In point of fact, when Elipar Deepcure-S was applied for 20 s at 1470 mW/cm² output power, 1470 × 20 ≈ 29 J/cm² total energy was released, while the Valo light source was applied for a total of 6 s with the output power of 3200 mW/cm² in Extra Power mode, and 3200 × 6 ≈ 19 J/cm² was released. This situation can be shown as the reason for both the low temperature increase value of Valo Extra Power mode and the high temperature increase values of the Elipar Deepcure-S light device.

The reason for the pulpal temperature increase values created by the Elipar S10 light device, which is the other light source that we used in the study, not displaying a statistically significant difference as compared to Elipar Deepcure-S (P >.059) can be attributed to the time it was applied being 20 s and the resulting total energy being 1200 × 20 = 24 J/cm² which is similar to Elipar Deepcure-S.
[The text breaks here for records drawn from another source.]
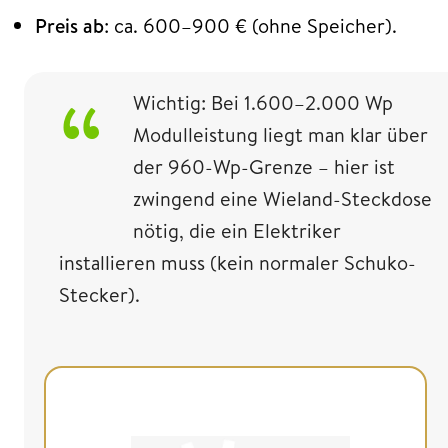
Preis ab
: ca. 600–900 € (ohne Speicher).
Wichtig: Bei 1.600–2.000 Wp
Modulleistung liegt man klar über
der 960-Wp-Grenze – hier ist
zwingend eine Wieland-Steckdose
nötig, die ein Elektriker
installieren muss (kein normaler Schuko-
Stecker).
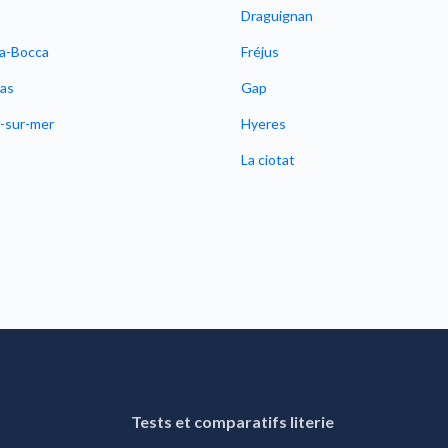
Draguignan
a-Bocca
Fréjus
as
Gap
e-sur-mer
Hyeres
La ciotat
Tests et comparatifs literie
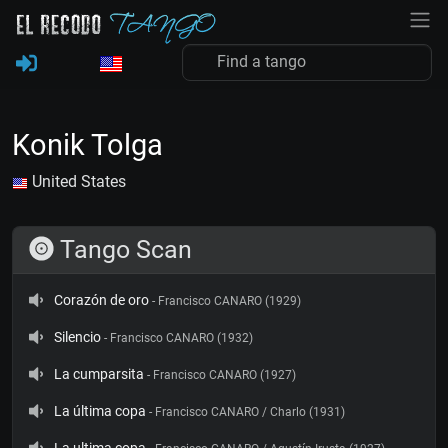
Konik Tolga
United States
Tango Scan
Corazón de oro
- Francisco CANARO (1929)
Silencio
- Francisco CANARO (1932)
La cumparsita
- Francisco CANARO (1927)
La última copa
- Francisco CANARO / Charlo (1931)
Similarly, Yazici et al. ²⁹ stated in their study that although PAC light sources have twice the light intensity as compared with QTH and LED, the heat they produce is comparable to these sources. It is thought that the light application duration is effective in the emergence of this result. PAC light sources can be applied from 3 s to 12 s. Yazici et al. ²⁹ reached this conclusion by applying the PAC light source for 3 s in their studies. However, the longer polymerization time is characterized by a higher temperature increase, especially for PAC light sources. ²³ Similarly, in our study, lower temperature differences were obtained when high light power was applied for a short time in the Extra Power mode of the Valo light source.

Whether temperature rises in the pulp can cause damage has never been systematically investigated in clinical trials and large sample groups. Biological consequences and clinical symptoms of thermal insults to the pulp include post-operative hypersensitivity, reversible and irreversible pulpitis, and internal resorption. Patient- and tooth-specific factors influence these consequences, such as pain threshold levels, age of the patient, predamage of the pulp because of caries, mechanical or cutting trauma, periodontitis, cavity depth, etc.
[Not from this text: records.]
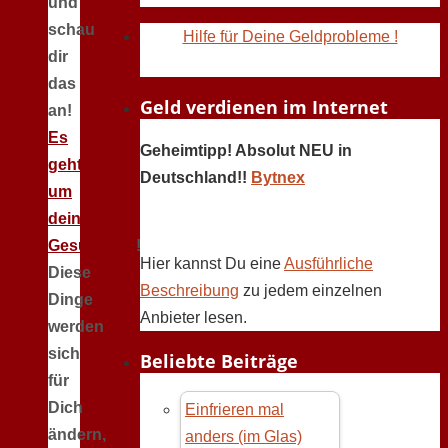
und
schau
Hilfe für Deine Geldprobleme !
dir
das
Geld verdienen im Internet
an!
Es
Geheimtipp! Absolut NEU in
geht
Deutschland!!
Bytnex
um
deine
Gesundheit
!
Hier kannst Du eine
Ausführliche
Diese
Beschreibung
zu jedem einzelnen
Dinge
Anbieter lesen.
werden
sich
Beliebte Beiträge
für
Dich
Einfrieren mal
ändern,
anders (im Glas)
Because of the scarcity of findings in the literature research, this study could be compared with the limited studies in the literature. Further studies are needed to evaluate the temperature increase in the pulp chamber caused by bulk-fill restorations in more detail. However, we believe that our study will act as a step for further studies on this subject.
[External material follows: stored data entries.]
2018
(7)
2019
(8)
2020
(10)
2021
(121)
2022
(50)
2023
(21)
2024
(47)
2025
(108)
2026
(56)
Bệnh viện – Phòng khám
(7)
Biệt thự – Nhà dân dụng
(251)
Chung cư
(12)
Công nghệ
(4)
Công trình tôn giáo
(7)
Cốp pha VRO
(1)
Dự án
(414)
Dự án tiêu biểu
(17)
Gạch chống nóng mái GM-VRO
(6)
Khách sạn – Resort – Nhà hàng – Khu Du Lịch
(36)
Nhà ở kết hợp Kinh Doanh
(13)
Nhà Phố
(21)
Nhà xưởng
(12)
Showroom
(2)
Within the limits of this study, the heat increase that will occur in the pulp chamber by the heat released during the polymerization of bulk-fill restorative materials with different light devices has been examined. However, the temperature increase during the polymerization of adhesive resins was not investigated. In order to understand the total temperature increase in the pulp chamber, future studies including the temperature increase in the polymerization of adhesives are needed.

Conclusion

In this study, it was concluded that the application of LED light sources with low light power for a longer time during the polymerization of composite resins causes a high temperature increase. For this reason, in order to keep the temperature increase in the pulpal tissues at a minimum level during the restoration of cavities, polymerizing the restoration material for a shorter time with high power mode can be considered as an alternative to polymerization.

In line with the data obtained from this study, it has been determined that the composition of the restorative materials will affect the temperature increase values that are observed during polymerization. It was observed that the temperature increase that occurred during the polymerization of all restorative materials used in our study was between 1.3°C to 2.9°C. However, this increase did not exceed 5.5ºC, which is considered a critical value for pulp tissue. For this reason, it can be said that Venus Bulk Fill, Tetric Evo Ceram, Filtek Bulk Fill, and Filtek Z250 restorative materials and all light sources used in the study can be safely used in dentistry in terms of temperature increase during restorative procedures.